**PROBLEM TO SOLVE**. Would you transcribe the listing that follows, character for character, and omit its images?

**SUPPLIED DATA**.
↓

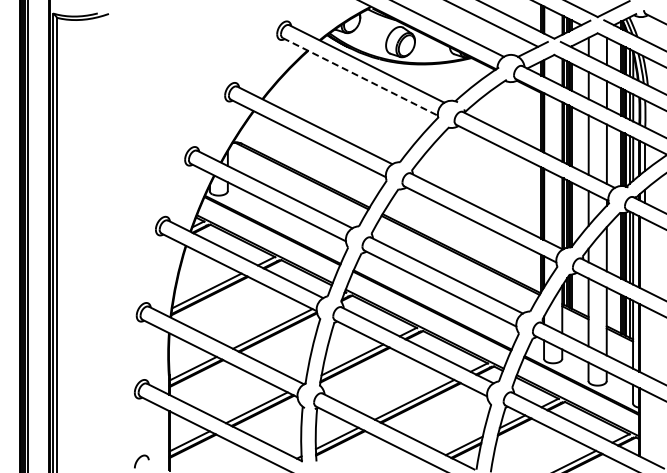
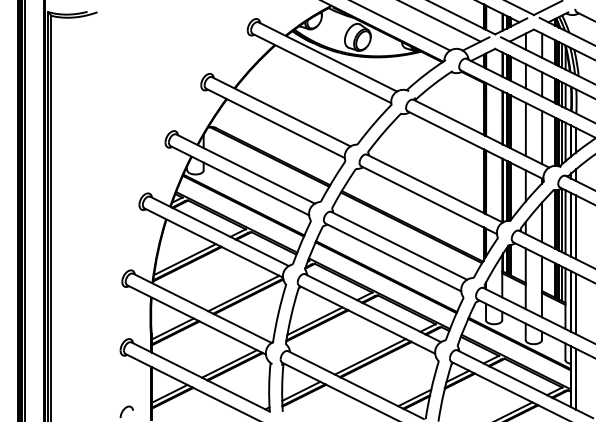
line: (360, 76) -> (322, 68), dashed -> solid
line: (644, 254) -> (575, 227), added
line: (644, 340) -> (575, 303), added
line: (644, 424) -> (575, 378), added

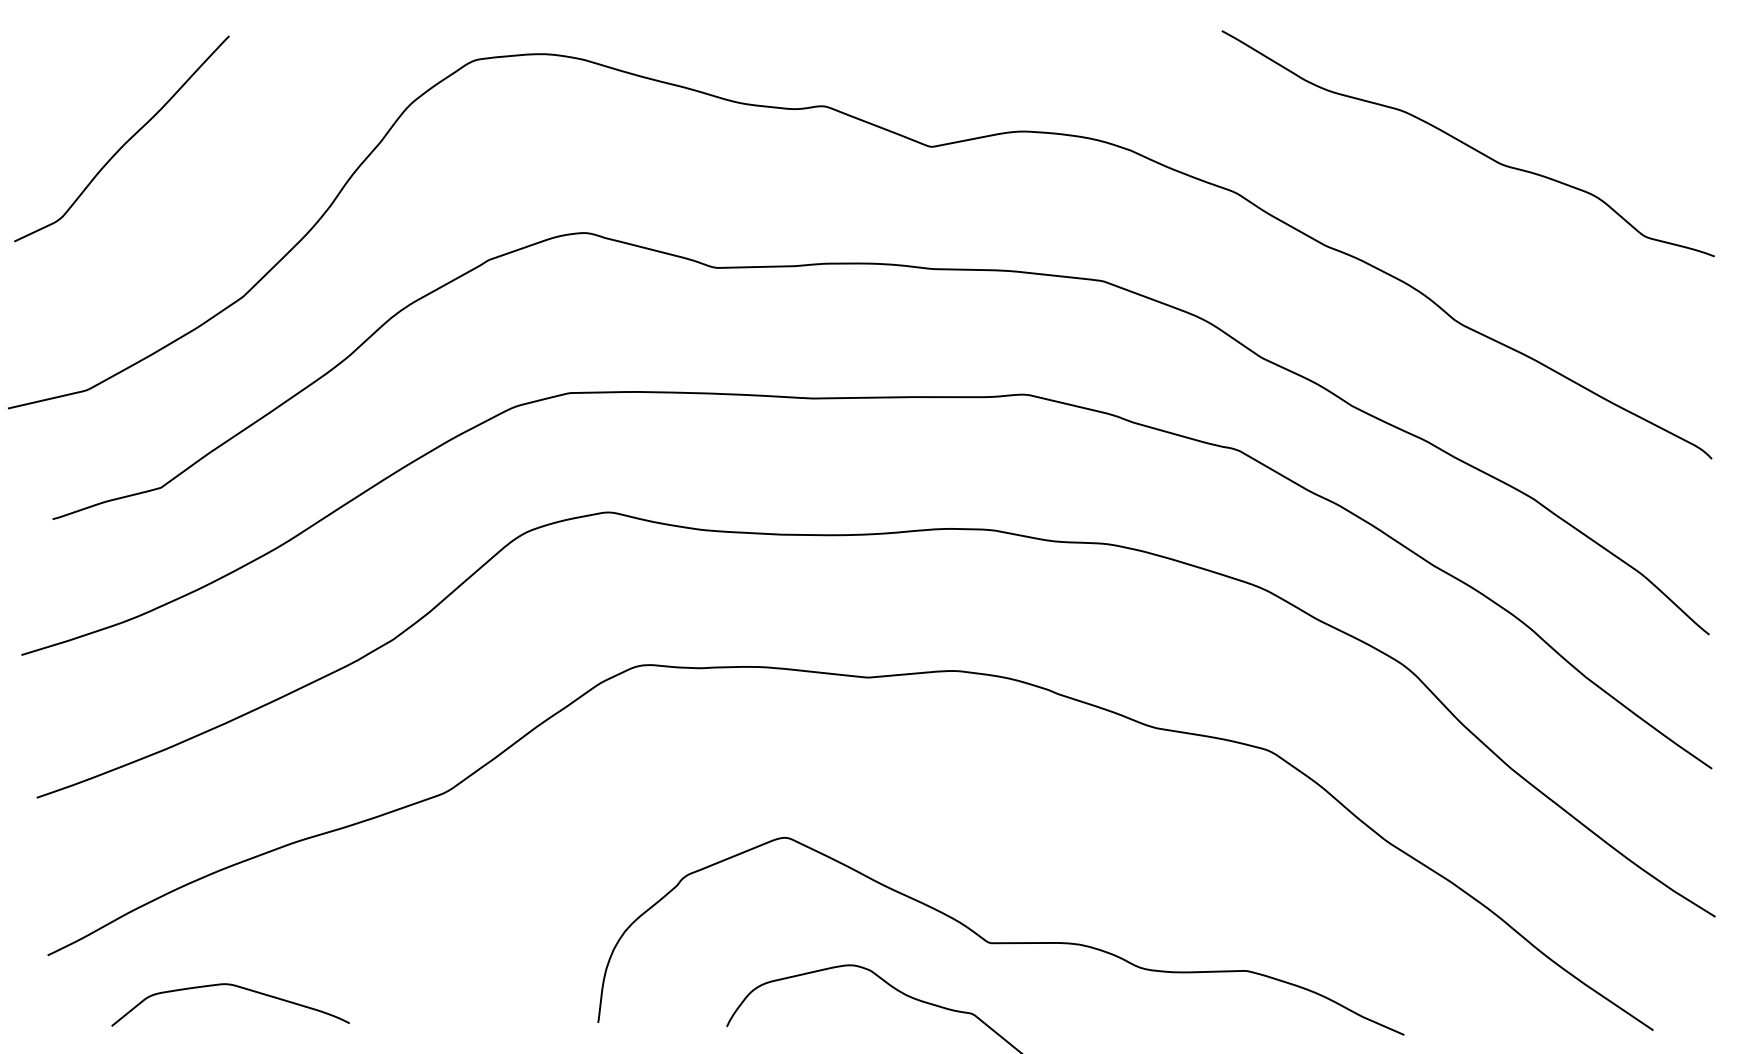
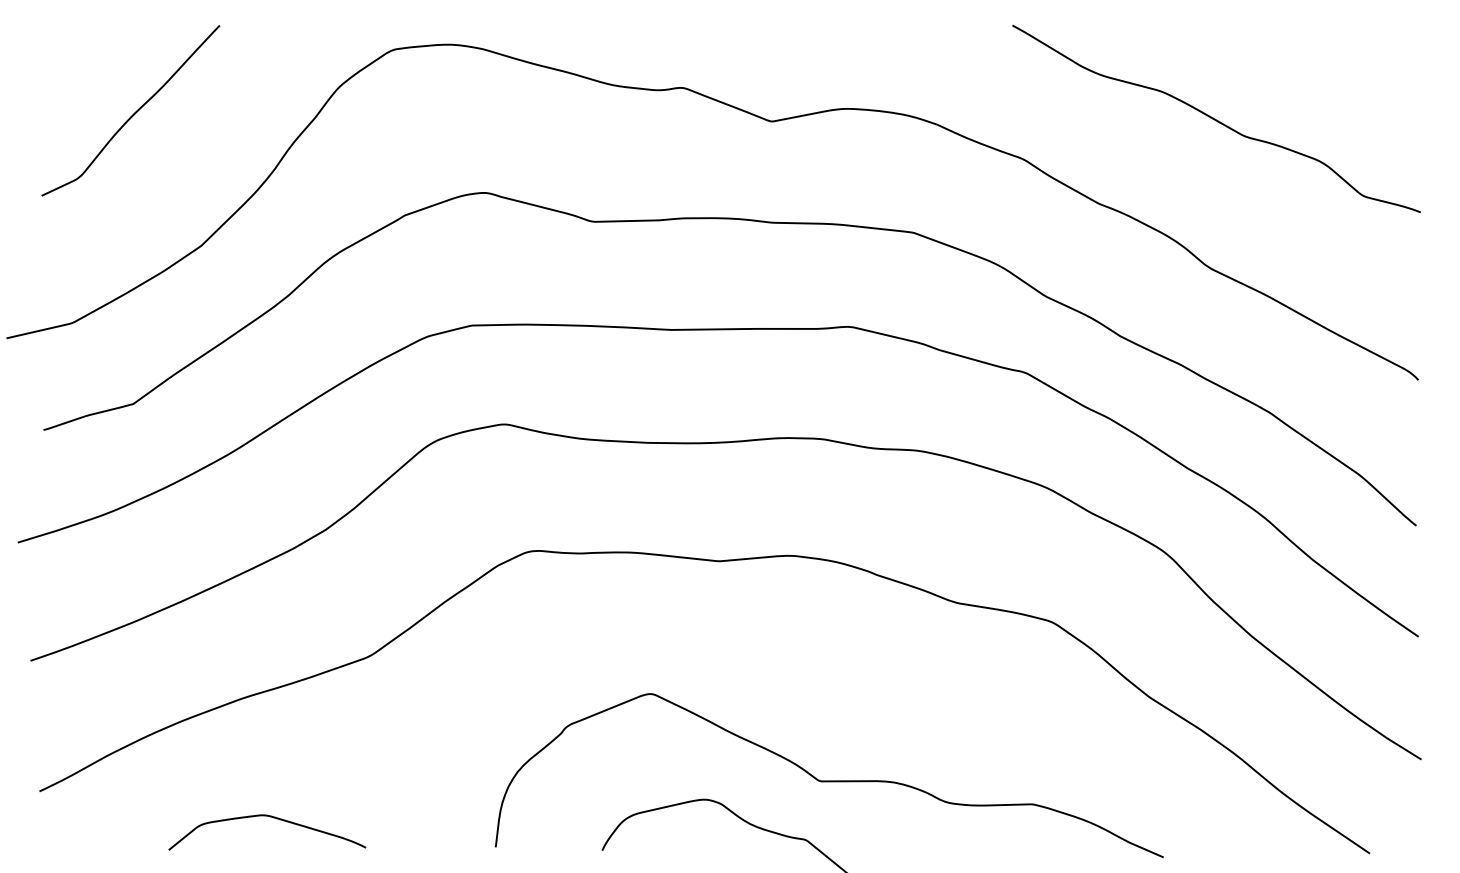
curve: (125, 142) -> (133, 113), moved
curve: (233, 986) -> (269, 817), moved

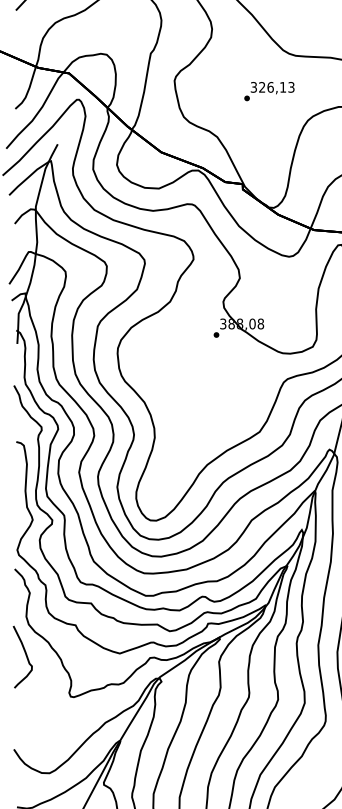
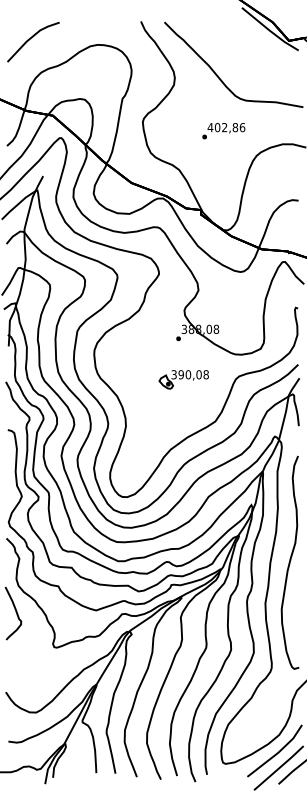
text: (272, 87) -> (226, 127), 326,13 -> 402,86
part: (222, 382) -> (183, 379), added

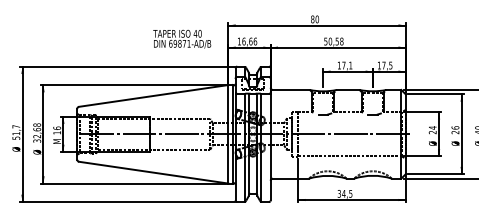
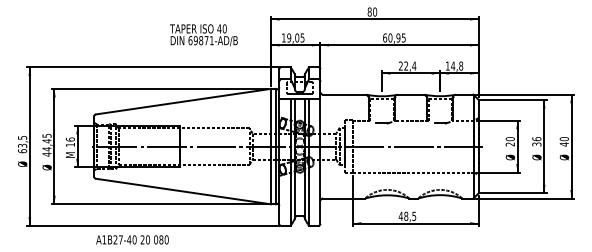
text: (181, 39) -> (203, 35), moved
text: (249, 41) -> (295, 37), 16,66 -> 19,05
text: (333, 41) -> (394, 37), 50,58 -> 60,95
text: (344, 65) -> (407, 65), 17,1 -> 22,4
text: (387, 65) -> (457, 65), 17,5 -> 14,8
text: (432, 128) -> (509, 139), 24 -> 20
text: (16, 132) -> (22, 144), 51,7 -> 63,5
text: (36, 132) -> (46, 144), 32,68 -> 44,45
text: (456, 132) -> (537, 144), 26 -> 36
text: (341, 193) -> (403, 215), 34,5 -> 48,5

↑

**WRITTEN ANSWER**.
line: (360, 76) -> (322, 68), dashed -> solid
line: (644, 254) -> (575, 227), added
line: (644, 340) -> (575, 303), added
line: (644, 424) -> (575, 378), added

curve: (125, 142) -> (133, 113), moved
curve: (233, 986) -> (269, 817), moved

text: (272, 87) -> (226, 127), 326,13 -> 402,86
part: (222, 382) -> (183, 379), added

text: (181, 39) -> (203, 35), moved
text: (249, 41) -> (295, 37), 16,66 -> 19,05
text: (333, 41) -> (394, 37), 50,58 -> 60,95
text: (344, 65) -> (407, 65), 17,1 -> 22,4
text: (387, 65) -> (457, 65), 17,5 -> 14,8
text: (432, 128) -> (509, 139), 24 -> 20
text: (16, 132) -> (22, 144), 51,7 -> 63,5
text: (36, 132) -> (46, 144), 32,68 -> 44,45
text: (456, 132) -> (537, 144), 26 -> 36
text: (341, 193) -> (403, 215), 34,5 -> 48,5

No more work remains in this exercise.